In related news, the Merchants Payments Coalition said in a
statement that they support the Durbin amendment because it has
prompted more transparency and competition on debit-card swipe
fees.
The Merchants Payments Coalition said:
“American merchants pay the highest swipe fees
in the world, and for many card fees are their second-highest
operating cost”.
The coalition added that the money saved by
the Durbin regulation lowers merchants’ overall operating costs and
allows them to offer lower prices to consumers.

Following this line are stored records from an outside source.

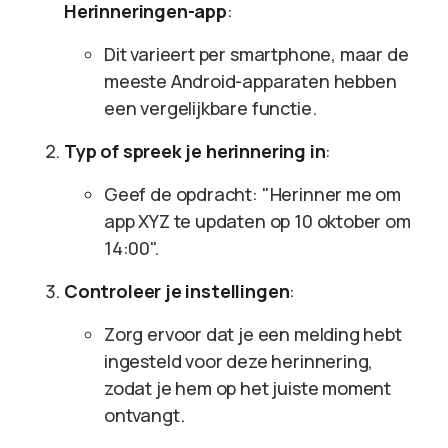
Herinneringen-app
:
Dit varieert per smartphone, maar de
meeste Android-apparaten hebben
een vergelijkbare functie.
Typ of spreek je herinnering in
:
Geef de opdracht: "Herinner me om
app XYZ te updaten op 10 oktober om
14:00".
Controleer je instellingen
:
Zorg ervoor dat je een melding hebt
ingesteld voor deze herinnering,
zodat je hem op het juiste moment
ontvangt.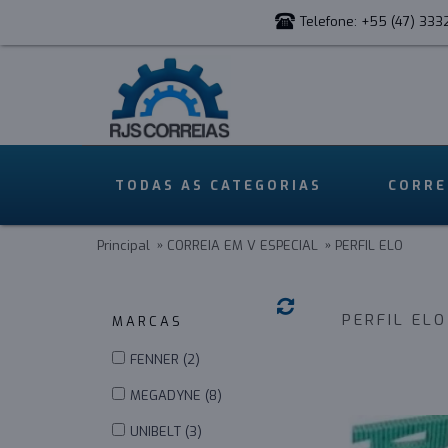
Telefone: +55 (47) 333
TODAS AS CATEGORIAS
CORRE
Principal
CORREIA EM V ESPECIAL
PERFIL ELO
PERFIL ELO
MARCAS
_
FENNER (2)
MEGADYNE (8)
UNIBELT (3)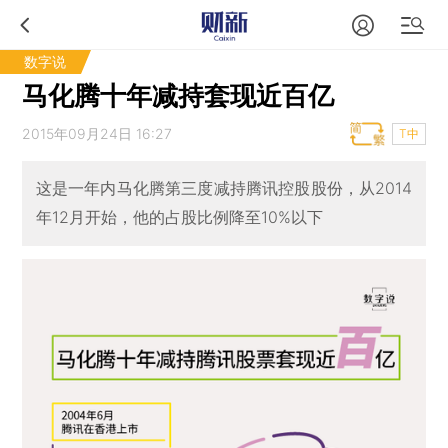
数字说
马化腾十年减持套现近百亿
2015年09月24日 16:27
T中
这是一年内马化腾第三度减持腾讯控股股份，从2014
年12月开始，他的占股比例降至10%以下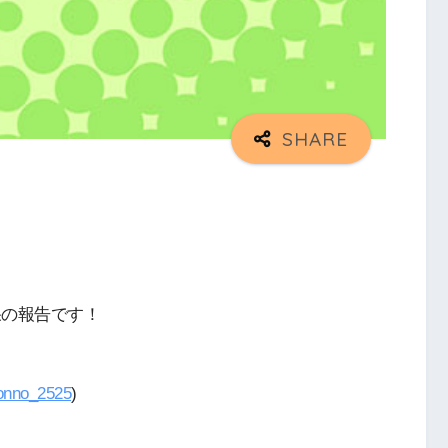
結果の報告です！
nno_2525
)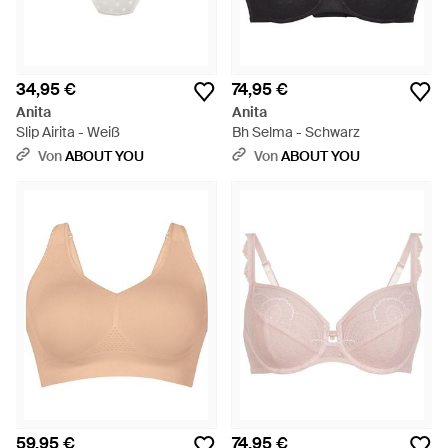
34,95 €
74,95 €
Anita
Anita
Slip Airita - Weiß
Bh Selma - Schwarz
Von
ABOUT YOU
Von
ABOUT YOU
59,95 €
74,95 €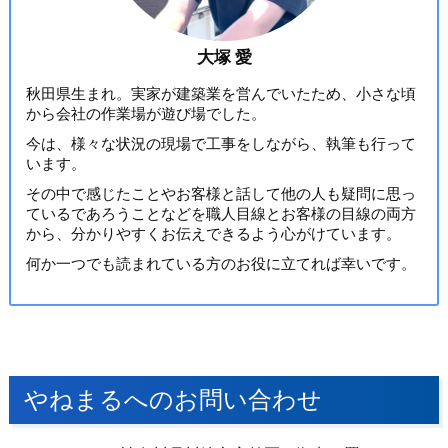
大塚 愛
秋田県生まれ。実家が建築業を営んでいたため、小さな頃
から会社の作業場が遊び場でした。
今は、様々な状況の現場で工事をしながら、執筆も行って
います。
その中で感じたことやお客様と話して他の人も疑問に思っ
ているであろうことなどを職人目線とお客様の目線の両方
から、分かりやすくお伝えできるよう心がけています。
何か一つでも読まれている方のお役に立てれば幸いです。
やねまるへのお問い合わせ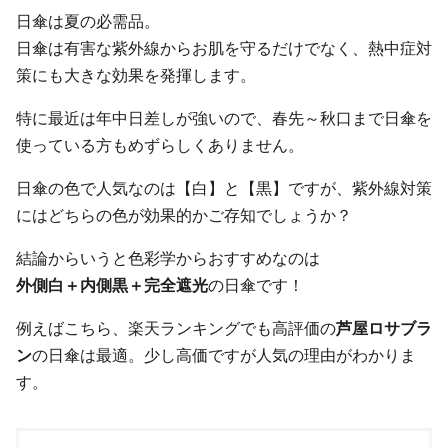
日傘は夏の必需品。
日傘は有害な紫外線からお肌を守るだけでなく、熱中症対
策にも大きな効果を発揮します。
特に最近は年中日差しが強いので、春先～秋口まで日傘を
使っている方もめずらしくありません。
日傘の色で人気なのは【白】と【黒】ですが、紫外線対策
にはどちらの色が効果的かご存知でしょうか？
結論からいうと色彩学からおすすめなのは
外側白＋内側黒＋完全遮光
の日傘です！
例えばこちら、楽天ランキングでも高評価の
芦屋ロサブラ
ン
の日傘は最適。少し高価ですが人気の理由がわかりま
す。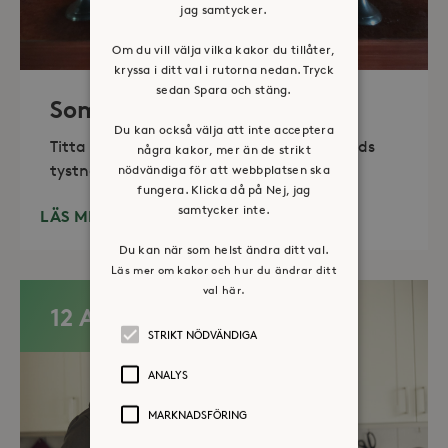
jag samtycker.
Om du vill välja vilka kakor du tillåter,
kryssa i ditt val i rutorna nedan. Tryck
sedan Spara och stäng.
Sommaröppet kapell
Du kan också välja att inte acceptera
Titta in, tänd ett ljus, sitt ned för en stunds
några kakor, mer än de strikt
tystnad. Det erbjuds också enkelt fika
nödvändiga för att webbplatsen ska
fungera. Klicka då på Nej, jag
samtycker inte.
LÄS MER
Du kan när som helst ändra ditt val.
Läs mer om kakor och hur du ändrar ditt
val här.
12 AUG
STRIKT NÖDVÄNDIGA
ANALYS
MARKNADSFÖRING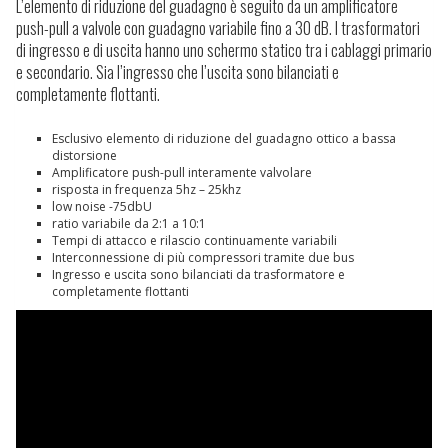
L’elemento di riduzione del guadagno è seguito da un amplificatore
push-pull a valvole con guadagno variabile fino a 30 dB. I trasformatori
di ingresso e di uscita hanno uno schermo statico tra i cablaggi primario
e secondario. Sia l’ingresso che l’uscita sono bilanciati e
completamente flottanti.
Esclusivo elemento di riduzione del guadagno ottico a bassa
distorsione
Amplificatore push-pull interamente valvolare
risposta in frequenza 5hz – 25khz
low noise -75dbU
ratio variabile da 2:1 a 10:1
Tempi di attacco e rilascio continuamente variabili
Interconnessione di più compressori tramite due bus
Ingresso e uscita sono bilanciati da trasformatore e
completamente flottanti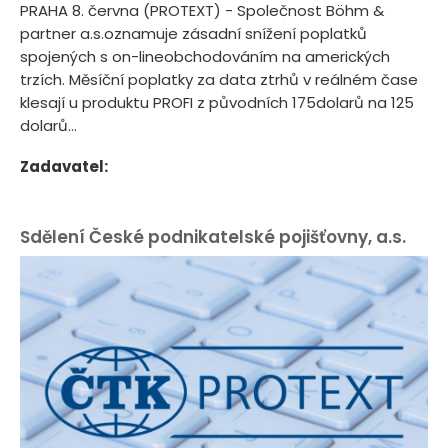
PRAHA 8. června (PROTEXT) - Společnost Böhm &
partner a.s.oznamuje zásadní snížení poplatků
spojených s on-lineobchodováním na amerických
trzích. Měsíční poplatky za data ztrhů v reálném čase
klesají u produktu PROFI z původních 175dolarů na 125
dolarů...
Zadavatel:
Sdělení České podnikatelské pojišťovny, a.s.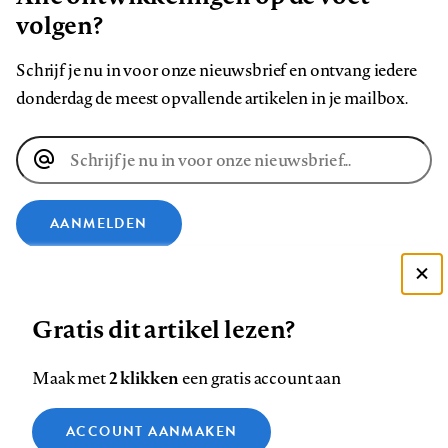
volgen?
Schrijf je nu in voor onze nieuwsbrief en ontvang iedere
donderdag de meest opvallende artikelen in je mailbox.
E-
mailadres
AANMELDEN
VOLG ONS OP
Deze site gebruikt cookies
Gratis dit artikel lezen?
Zie onze cookie policy
Volg
Volg
Volg
Volg
Volg
Volg
ACCEPTEER AANBEVOLEN INSTELLINGEN
2 klikken
Maak met
een gratis account aan
ons
ons
ons
ons
ons
ons
op
op
op
op
op
op
Functionele cookies
Contact
Colofon
Disclaimer
Privacy
About us
ACCOUNT AANMAKEN
Footer
Facebook
LinkedIn
Bluesky
Instagram
YouTube
Pinterest
Medische vragen verdienen
Sluiten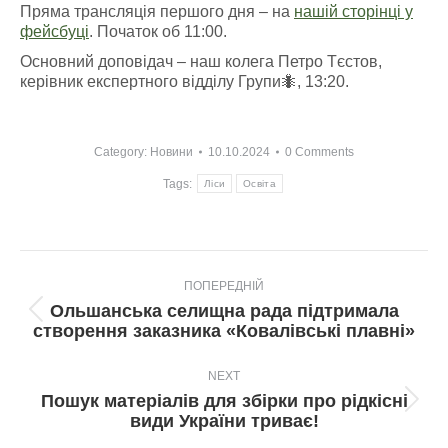
Пряма трансляція першого дня – на
нашій сторінці у
фейсбуці
. Початок об 11:00.
Основний доповідач – наш колега Петро Тєстов,
керівник експертного відділу Групи🐜, 13:20.
Category:
Новини
10.10.2024
0 Comments
Tags:
Ліси
Освіта
Post
ПОПЕРЕДНІЙ
navigation
Ольшанська селищна рада підтримала
Попередній
створення заказника «Ковалівські плавні»
пост:
NEXT
Пошук матеріалів для збірки про рідкісні
Next
види України триває!
post: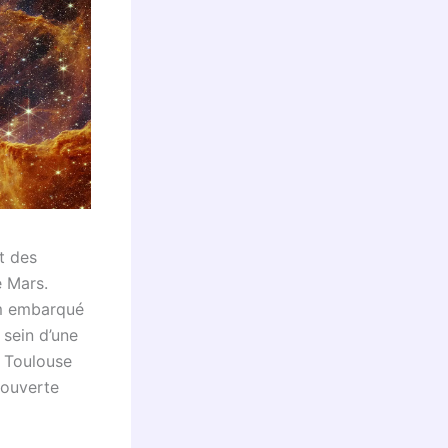
t des
e Mars.
am embarqué
 sein d’une
e Toulouse
couverte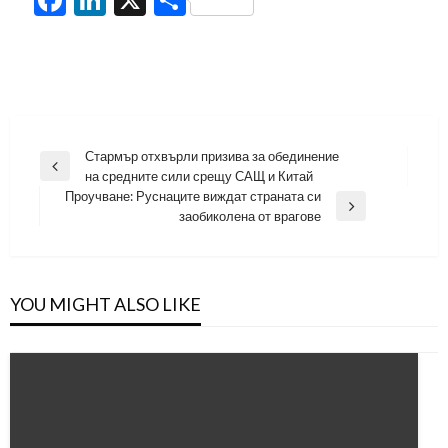
Навигация
Стармър отхвърли призива за обединение
Previous
на средните сили срещу САЩ и Китай
Post
Проучване: Руснаците виждат страната си
Next
заобиколена от врагове
Post
YOU MIGHT ALSO LIKE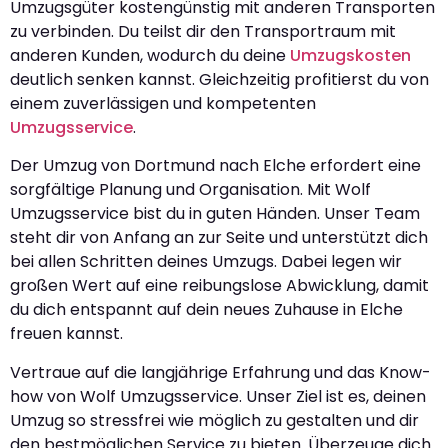
Umzugsgüter kostengünstig mit anderen Transporten
zu verbinden. Du teilst dir den Transportraum mit
anderen Kunden, wodurch du deine
Umzugskosten
deutlich senken kannst. Gleichzeitig profitierst du von
einem zuverlässigen und kompetenten
Umzugsservice
.
Der Umzug von Dortmund nach Elche erfordert eine
sorgfältige Planung und Organisation. Mit Wolf
Umzugsservice bist du in guten Händen. Unser Team
steht dir von Anfang an zur Seite und unterstützt dich
bei allen Schritten deines Umzugs. Dabei legen wir
großen Wert auf eine reibungslose Abwicklung, damit
du dich entspannt auf dein neues Zuhause in Elche
freuen kannst.
Vertraue auf die langjährige Erfahrung und das Know-
how von Wolf Umzugsservice. Unser Ziel ist es, deinen
Umzug so stressfrei wie möglich zu gestalten und dir
den bestmöglichen Service zu bieten. Überzeuge dich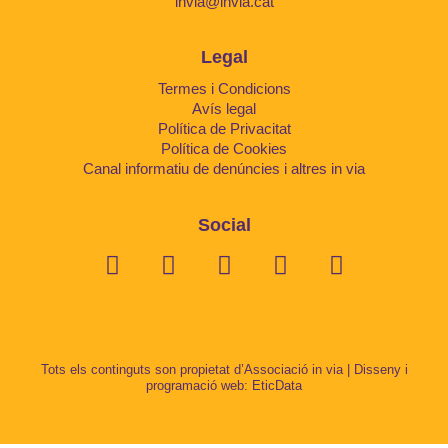
invia@invia.cat
Legal
Termes i Condicions
Avís legal
Política de Privacitat
Política de Cookies
Canal informatiu de denúncies i altres in via
Social
Tots els continguts son propietat d’Associació in via | Disseny i
programació web:
EticData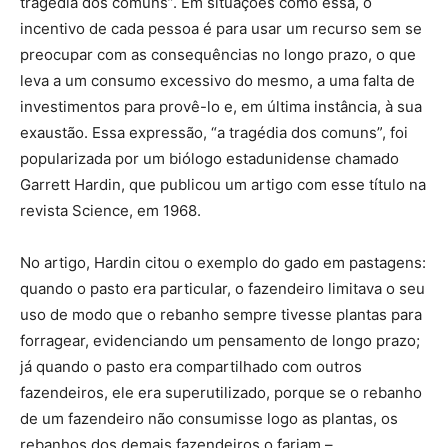
tragédia dos comuns”. Em situações como essa, o
incentivo de cada pessoa é para usar um recurso sem se
preocupar com as consequências no longo prazo, o que
leva a um consumo excessivo do mesmo, a uma falta de
investimentos para provê-lo e, em última instância, à sua
exaustão. Essa expressão, “a tragédia dos comuns”, foi
popularizada por um biólogo estadunidense chamado
Garrett Hardin, que publicou um artigo com esse título na
revista Science, em 1968.
No artigo, Hardin citou o exemplo do gado em pastagens:
quando o pasto era particular, o fazendeiro limitava o seu
uso de modo que o rebanho sempre tivesse plantas para
forragear, evidenciando um pensamento de longo prazo;
já quando o pasto era compartilhado com outros
fazendeiros, ele era superutilizado, porque se o rebanho
de um fazendeiro não consumisse logo as plantas, os
rebanhos dos demais fazendeiros o fariam –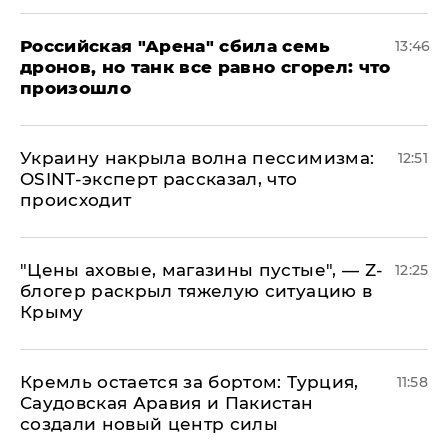
​Российская "Арена" сбила семь
13:46
дронов, но танк все равно сгорел: что
произошло
​Украину накрыла волна пессимизма:
12:51
OSINT-эксперт рассказал, что
происходит
​"Цены аховые, магазины пустые", — Z-
12:25
блогер раскрыл тяжелую ситуацию в
Крыму
​Кремль остается за бортом: Турция,
11:58
Саудовская Аравия и Пакистан
создали новый центр силы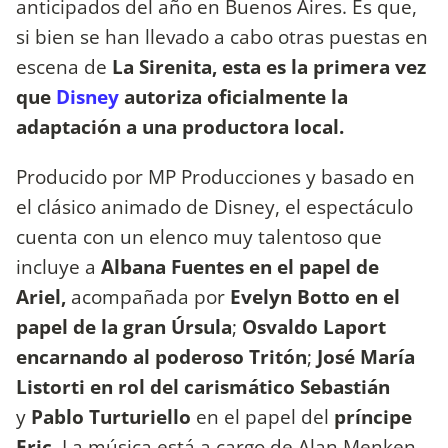
anticipados del año en Buenos Aires. Es que,
si bien se han llevado a cabo otras puestas en
escena de
La Sirenita, esta es la primera vez
que
Disney
autoriza oficialmente la
adaptación a una productora local.
Producido por MP Producciones y basado en
el clásico animado de Disney, el espectáculo
cuenta con un elenco muy talentoso que
incluye a
Albana Fuentes en el papel de
Ariel,
acompañada por
Evelyn Botto en el
papel de la gran Úrsula
;
Osvaldo Laport
encarnando al poderoso Tritón
;
José María
Listorti en rol del carismático Sebastián
y
Pablo Turturiello
en el papel del
príncipe
Eric.
La música está a cargo de Alan Menken,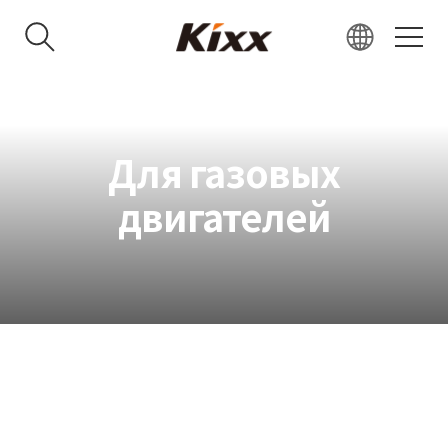
KR
EN
RU
Для газовых
VN
двигателей
IN
JP
CN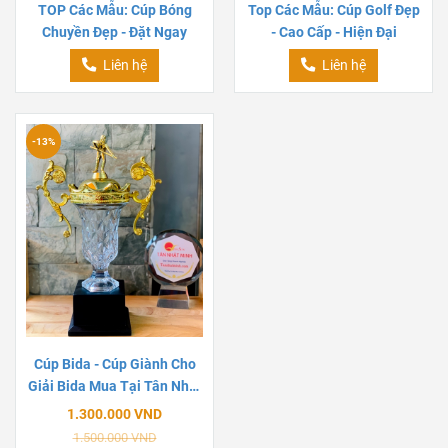
TOP Các Mẫu: Cúp Bóng
Top Các Mẫu: Cúp Golf Đẹp
Chuyền Đẹp - Đặt Ngay
- Cao Cấp - Hiện Đại
Liên hệ
Liên hệ
-13%
Cúp Bida - Cúp Giành Cho
Giải Bida Mua Tại Tân Nhật
Minh
1.300.000 VND
1.500.000 VND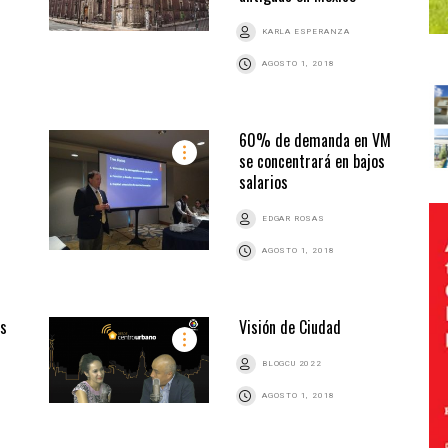
KARLA ESPERANZA
AGOSTO 1, 2018
60% de demanda en VM
se concentrará en bajos
salarios
EDGAR ROSAS
AGOSTO 1, 2018
os
Visión de Ciudad
BLOGCU 2022
AGOSTO 1, 2018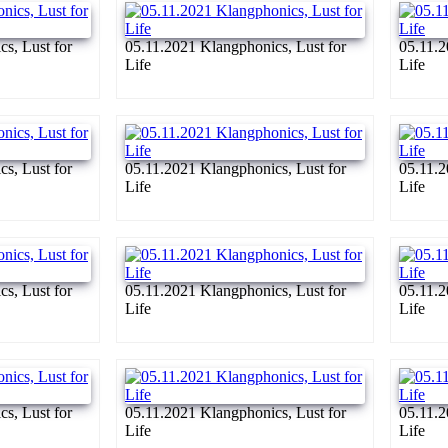
s, Lust for
05.11.2021 Klangphonics, Lust for
05.11.2
Life
Life
s, Lust for
05.11.2021 Klangphonics, Lust for
05.11.2
Life
Life
s, Lust for
05.11.2021 Klangphonics, Lust for
05.11.2
Life
Life
s, Lust for
05.11.2021 Klangphonics, Lust for
05.11.2
Life
Life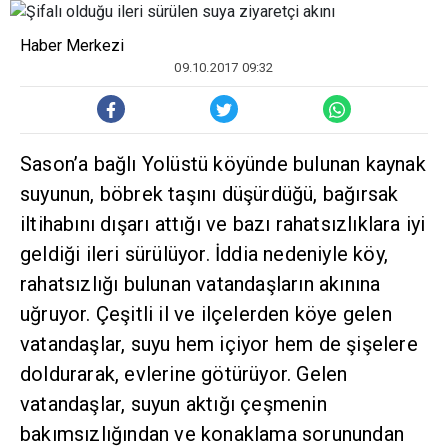
Haber Merkezi
09.10.2017 09:32
Sason’a bağlı Yolüstü köyünde bulunan kaynak
suyunun, böbrek taşını düşürdüğü, bağırsak
iltihabını dışarı attığı ve bazı rahatsızlıklara iyi
geldiği ileri sürülüyor. İddia nedeniyle köy,
rahatsızlığı bulunan vatandaşların akınına
uğruyor. Çeşitli il ve ilçelerden köye gelen
vatandaşlar, suyu hem içiyor hem de şişelere
doldurarak, evlerine götürüyor. Gelen
vatandaşlar, suyun aktığı çeşmenin
bakımsızlığından ve konaklama sorunundan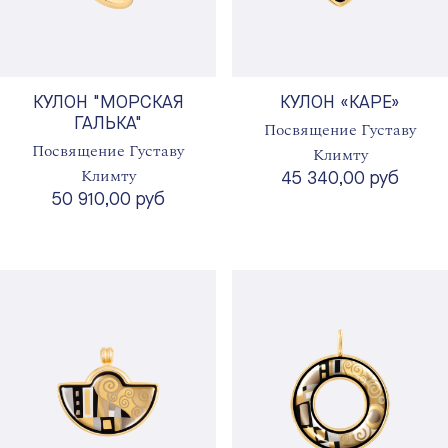
КУЛОН "МОРСКАЯ
КУЛОН «КАРЕ»
ГАЛЬКА"
Посвящение Густаву
Посвящение Густаву
Климту
Климту
45 340,00 руб
50 910,00 руб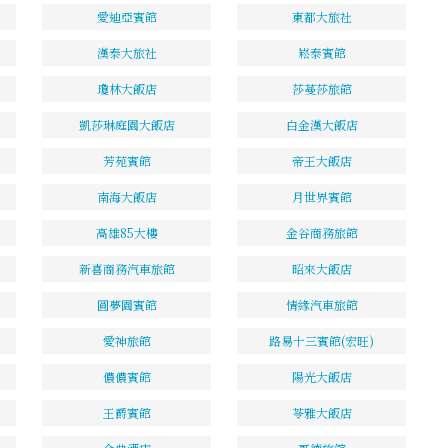
愛迪亞賓館
東都大旅社
漢泰大旅社
崧泰賓館
瓊林大飯店
莎蔓莎旅館
凱莎琳庭園大飯店
白金漢大飯店
芳苑賓館
帝王大飯店
南海大飯店
月世界賓館
高雄85大樓
金谷商務旅館
新喜商務汽車旅館
昭來大飯店
圓夢園賓館
情緣汽車旅館
愛神旅館
路易十三賓館(宏旺)
儂儂賓館
陽光大飯店
王爵賓館
苓雅大飯店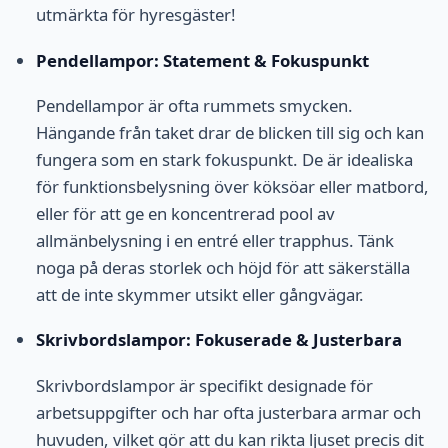
utmärkta för hyresgäster!
Pendellampor: Statement & Fokuspunkt
Pendellampor är ofta rummets smycken.
Hängande från taket drar de blicken till sig och kan
fungera som en stark fokuspunkt. De är idealiska
för funktionsbelysning över köksöar eller matbord,
eller för att ge en koncentrerad pool av
allmänbelysning i en entré eller trapphus. Tänk
noga på deras storlek och höjd för att säkerställa
att de inte skymmer utsikt eller gångvägar.
Skrivbordslampor: Fokuserade & Justerbara
Skrivbordslampor är specifikt designade för
arbetsuppgifter och har ofta justerbara armar och
huvuden, vilket gör att du kan rikta ljuset precis dit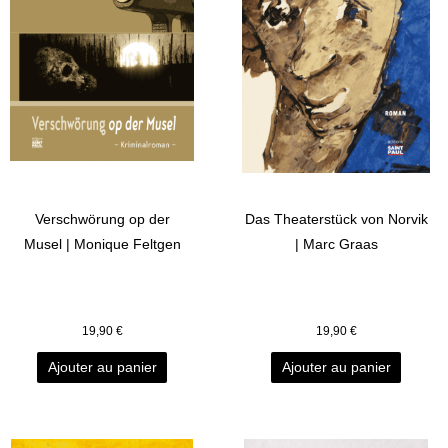
Verschwörung op der
Das Theaterstück von Norvik
Musel | Monique Feltgen
| Marc Graas
19,90
€
19,90
€
Ajouter au panier
Ajouter au panier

Doug Kantor, counsel to the Merchants Payments
Coalition said:
“Now we need to bring competition and
transparency to credit cards, too, to give some relief to consumers
and main street businesses from the dysfunctional, anti-competitive
credit card market.”
The Durbin Amendment added a section to the
Dodd-Frank Act 2010, a federal statute aimed at bringing about
comprehensive reforms in the US financial system.
The amendment mandates that the amount of any
interchange transaction fee that card-issuing banks can collect
with respect to an electronic debit transaction must be
proportional to the cost incurred by the issuer with respect to the
transaction.
Caps on the fees that issuers generate from
debit card purchases took effect in October 2011, reducing revenue
for large banks by as much as USD6.6bn annually, according to a
report from Javelin Strategy and Research.